Christopher Nolan é sem dúvida um dos melhores realizadores dos últimos anos e um verdadeiro mestre da narrativa não Linear. O seu estilo ficou marcado em filmes como Memento, Interstellar e Inception. Dunkirk dada a temática prometia uma narrativa mais Linear e que Nolan utilizou na sua saga de Batman, mas ao optar por manter o seu estilo apenas elevou mais um filme de guerra.

Muito ao estilo Nolan, uma história bastante Linear recebe um tratamento especial que lhe dá a urgência de uma verdadeira corrida contra o tempo, sendo essa uma referência que vai até às própria banda sonora do filme. Visto de três perspectivas diferentes, cada uma com uma duração diferente, mas que se cruzam as três no final, Dunkirk além de ser um dos melhores filmes da segunda guerra recentes é também visualmente diferente de todos.

A fidelidade à história é louvável e todas as pequenas alterações foram feitas para tornar Dunkirk um melhor filme. Uma dessas pequenas alterações foi a de pintar a parte frontal dos aviões nazis de amarelo, algo que realmente aconteceu na segunda guerra, mas apenas depois da batalha de Dunquerque. Esta referência, apesar de historicamente incorrecta ajuda a diferenciar os aviões ingleses no ecrã e torna o filme melhor. É esta atenção ao detalhe que também ajuda a elevar Dunkirk. O trabalho de recriação histórica com o recurso de algumas fotografias apenas é louvável e a atmosfera do filme é única.

Para um realizador onde o diálogo e exposição é tão importante é também de notar a ausência destes elementos neste filme. Contando com muito poucas falas, são as acções das personagens e os acontecimentos em si que falam e durante todo o filme nunca senti a falta destes elementos.
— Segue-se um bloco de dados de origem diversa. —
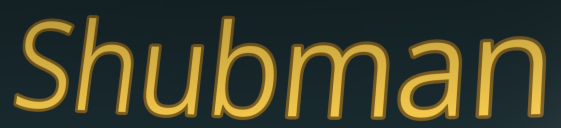
Shubman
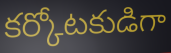
కర్కోటకుడిగా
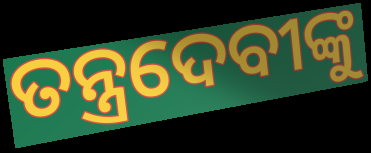
ତନ୍ତ୍ରଦେବୀଙ୍କୁ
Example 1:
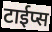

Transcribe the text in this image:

टाईप्स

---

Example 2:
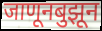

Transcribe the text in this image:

जाणूनबुझून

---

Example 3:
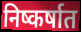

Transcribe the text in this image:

निष्कर्षात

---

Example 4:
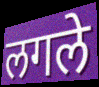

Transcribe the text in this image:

लगले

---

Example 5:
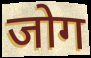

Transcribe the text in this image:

जोग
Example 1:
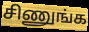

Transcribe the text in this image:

சிணுங்க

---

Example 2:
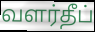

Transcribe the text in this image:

வளர்தீப்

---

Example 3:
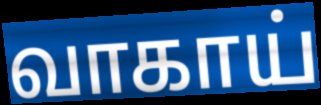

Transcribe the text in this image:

வாகாய்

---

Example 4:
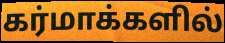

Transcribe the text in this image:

கர்மாக்களில்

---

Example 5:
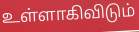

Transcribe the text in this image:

உள்ளாகிவிடும்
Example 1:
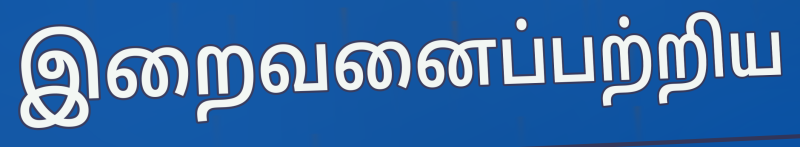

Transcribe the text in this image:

இறைவனைப்பற்றிய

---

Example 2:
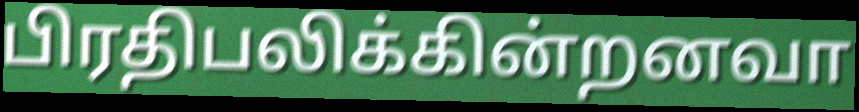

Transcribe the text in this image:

பிரதிபலிக்கின்றனவா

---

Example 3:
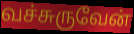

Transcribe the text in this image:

வச்சுருவேன்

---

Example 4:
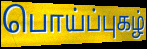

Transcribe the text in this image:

பொய்ப்புகழ்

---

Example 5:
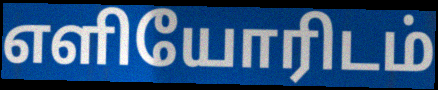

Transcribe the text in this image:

எளியோரிடம்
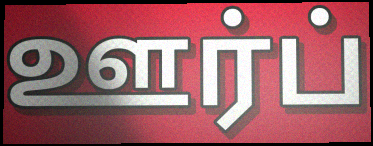
ஊர்ப்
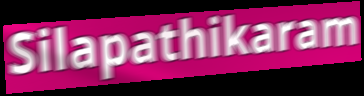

Nolan poderia ter escolhido mostrar as decisões que estiveram por trás dos acontecimentos, com Churchil a tomar uma decisão drástica semanas depois de ter chegado ao poder, mas mesmo sem nada disso Nolan faz um trabalho notável em que não se sente a falta de qualquer explicação.

Quem também não faz uma única aparição no filme é um nazi. Nenhum soldado alemão aparece no filme, sendo sempre o inimigo por trás das sombras e que bombardeia os soldados durante grande parte do filme. Conhecer a história ajuda a apreciar ainda mais o filme, nem que seja para detectar as imprecisões históricas, apenas para notar que todas elas são sacrifícios para tornar o filme melhor. Além dos aviões já referidos, a cidade de Dunquerque parece pouco destruída no filme pelo simples facto de o filme ter sido filmado na cidade real. Na realidade a cidade estaria mais perto de um monte de ruínas.